══ Exercise data
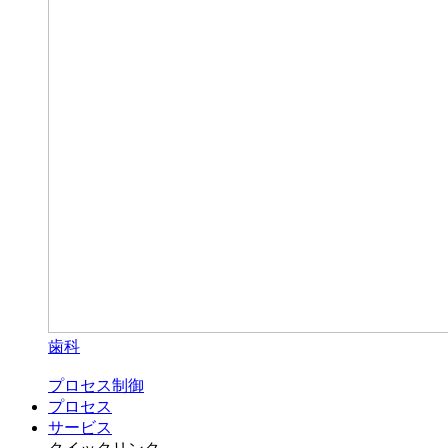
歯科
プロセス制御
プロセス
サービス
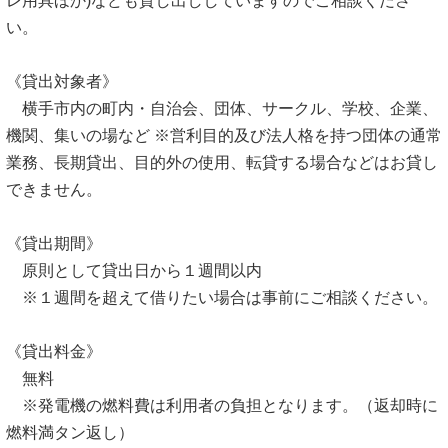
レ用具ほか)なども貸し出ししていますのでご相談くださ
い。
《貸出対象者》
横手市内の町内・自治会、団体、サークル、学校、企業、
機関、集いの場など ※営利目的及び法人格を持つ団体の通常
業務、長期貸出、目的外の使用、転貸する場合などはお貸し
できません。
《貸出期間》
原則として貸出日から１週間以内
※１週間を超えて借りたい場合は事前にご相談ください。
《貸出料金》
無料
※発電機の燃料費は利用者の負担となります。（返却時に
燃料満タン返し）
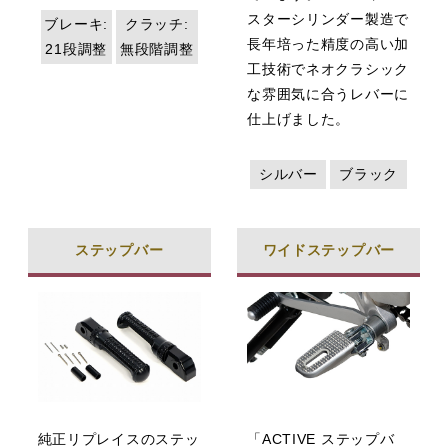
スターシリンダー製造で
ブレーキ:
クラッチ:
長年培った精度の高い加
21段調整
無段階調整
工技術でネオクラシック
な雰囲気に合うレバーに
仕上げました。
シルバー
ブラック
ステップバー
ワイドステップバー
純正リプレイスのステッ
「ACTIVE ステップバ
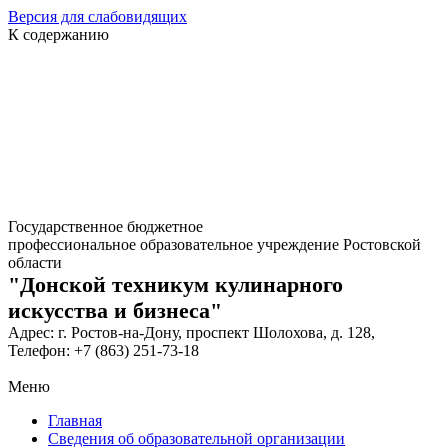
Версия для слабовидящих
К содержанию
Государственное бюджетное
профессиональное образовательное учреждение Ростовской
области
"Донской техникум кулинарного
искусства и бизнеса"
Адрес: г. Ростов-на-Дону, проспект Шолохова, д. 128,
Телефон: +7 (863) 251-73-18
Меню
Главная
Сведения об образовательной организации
════
══ Exercise data
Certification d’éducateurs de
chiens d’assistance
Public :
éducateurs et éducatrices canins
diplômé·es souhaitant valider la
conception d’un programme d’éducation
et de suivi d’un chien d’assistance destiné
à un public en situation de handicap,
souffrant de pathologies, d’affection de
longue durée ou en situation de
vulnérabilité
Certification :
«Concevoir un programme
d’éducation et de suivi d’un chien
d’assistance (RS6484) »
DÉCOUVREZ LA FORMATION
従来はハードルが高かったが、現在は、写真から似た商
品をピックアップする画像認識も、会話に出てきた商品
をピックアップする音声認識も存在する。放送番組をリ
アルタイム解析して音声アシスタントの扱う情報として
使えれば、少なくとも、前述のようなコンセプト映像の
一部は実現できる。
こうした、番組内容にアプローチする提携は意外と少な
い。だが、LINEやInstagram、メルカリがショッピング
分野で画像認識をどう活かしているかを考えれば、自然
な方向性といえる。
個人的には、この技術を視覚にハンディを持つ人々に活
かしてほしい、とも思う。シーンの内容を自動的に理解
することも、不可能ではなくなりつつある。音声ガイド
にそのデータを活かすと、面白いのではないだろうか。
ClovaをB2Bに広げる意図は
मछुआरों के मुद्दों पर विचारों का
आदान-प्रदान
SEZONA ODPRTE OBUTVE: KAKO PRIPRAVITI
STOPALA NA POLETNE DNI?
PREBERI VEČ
════
_Request_. Find every line in the records above that contains the string "suivi" with matching case, and copy each such line in full.

_The completed task_.
et de suivi d’un chien d’assistance destiné
d’éducation et de suivi d’un chien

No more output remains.